• _Exercise tasks_
1. Decide whether each statement agrees with the essay on America's divide, answering yes or no and quoting the deciding words: (a) The author prefers to play Devil's Advocate. (b) The author holds that the real divide in American society is between the Left and the Right. (c) The author says institutions were dismantled over the last forty odd years.
2. According to the essay on America's divide, what role does the author take instead of Devil's Advocate?
3. Resume the essay on America's divide right after its final sentence, keeping its voice and argument.
+++ Passage provided
My friend has many valid points and I acknowledge them. What he wants is something approximating normal life as defined by old Kodachrome photos of happier times when things worked better. His perspective is shared by many of his fellow Americans. We never argue about the particulars. My primary response is to shrug. He wants his little corner of Van Nuys to be something it’s not and he’s going to continue to be disappointed.
I prefer not to play Devil’s Advocate here. Nuanced reasoned arguments don’t apply once people are sufficiently fired up and deep into fight or flight mode. Instead, I take the role of the Devil’s Cleaning Lady. As you can imagine the Devil’s household is a wee bit dysfunctional. The maid goes about the quotidian work in the scullery and laundry room while the family in the big house scream at each other down the hall. The hired help is invisible, but knows all the secrets. In spite of the occasional unpleasantness it’s a good gig if you keep your head down and learn to ignore the flames that creep up from the basement. The Devil pays well and the house is swanky.
Pull up the images of Nancy Pelosi in kente cloth “taking the knee” and Donald Trump brandishing a bible in front of a church with tear gas drifting down the street. The Devil feeds off the tension between these two ossified conflicting narratives and their cartoon cast of characters. Strip away all the touchy feely opportunistic identity politics and costume dramas du jour and what’s left? There are deep underlying structural problems that are not being addressed by the reigning septuagenarians.
The hand wringing and chest thumping on each side is a waste of time. The divide in American society isn’t actually between the Left and the Right. That’s just window dressing. The real problem is that we’ve spent the last forty odd years dismantling all our institutions and running up a massive bill no one intends to ever pay. We did this willingly and intensionally, because we didn’t want to be constrained by societal obligations. No one forced this on us. We demanded it. And now that our institutions are shredded and impotent we’re beginning to realize they sometimes come in handy.
++++++
+++ Data provided
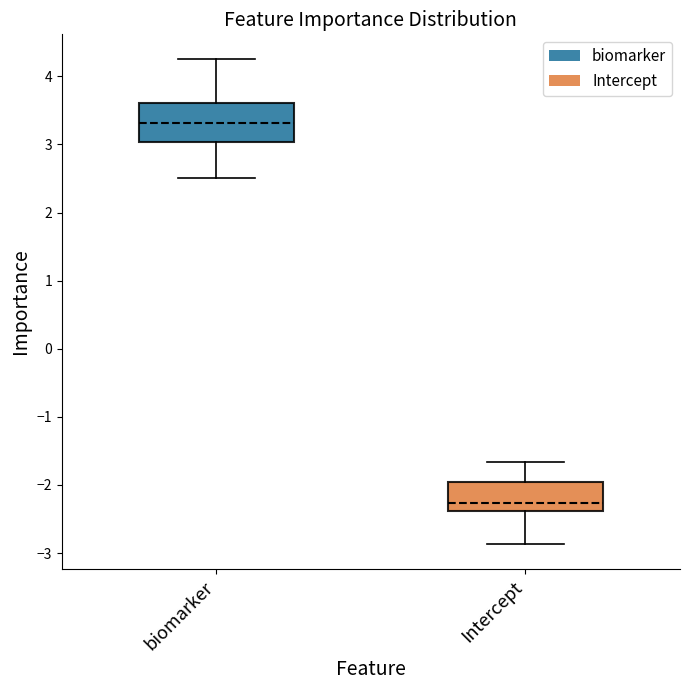

Comparing the boxes themselves (not the whiskers), which one is the tallest?

biomarker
++++++
• _Responses to the tasks_
1.
(a) No: "I prefer not to play Devil’s Advocate here."
(b) No: "The divide in American society isn’t actually between the Left and the Right."
(c) Yes: "we’ve spent the last forty odd years dismantling all our institutions"

2. The role of the Devil’s Cleaning Lady.

3.
The old battered systems can’t be reinvented at the moment since too many people are still enjoying the benefits as they are. You can’t tell the difference between a Republican and a Democrat at a city council rezoning hearing as each clings to their tiny precarious slice of American pie. Meanwhile the Proud Boys and Antifa are two sides of the same coin with similar resentments and grievances given their reduced circumstances and diminished prospects.
When the next crisis arrives – and it will – we’ll go down another rabbit hole of recrimination, scapegoating, and finger pointing. We’ll slap some duct tape on the problem and pretend it’s fixed. Until the next crisis hits. Eventually our ability to function will be so compromised that the bottom will fall out of something really critical. Once the lights go out the collective mood will shift quickly. That’s when the old sclerotic systems will be swept away and new institutions will be installed. Will they be left wing social engineering or right wing corporate theocracy? Yes. Americans have a long history of splitting the difference diagonally like a grilled cheese sandwich. Just ask the cleaning lady.
My friend isn’t going to like the new institutions any more than he likes the current ones. But he’ll suck it up like everyone else because there will be order again and the lights will come back on. Everything will tighten up. The homeless and other unsavories will disappear. Where? You really don’t want to know. People will respect authority again even if that authority isn’t perfect. There won’t be a choice. And after all the dust settles Van Nuys will still be Van Nuys. That’s both his reward and his punishment.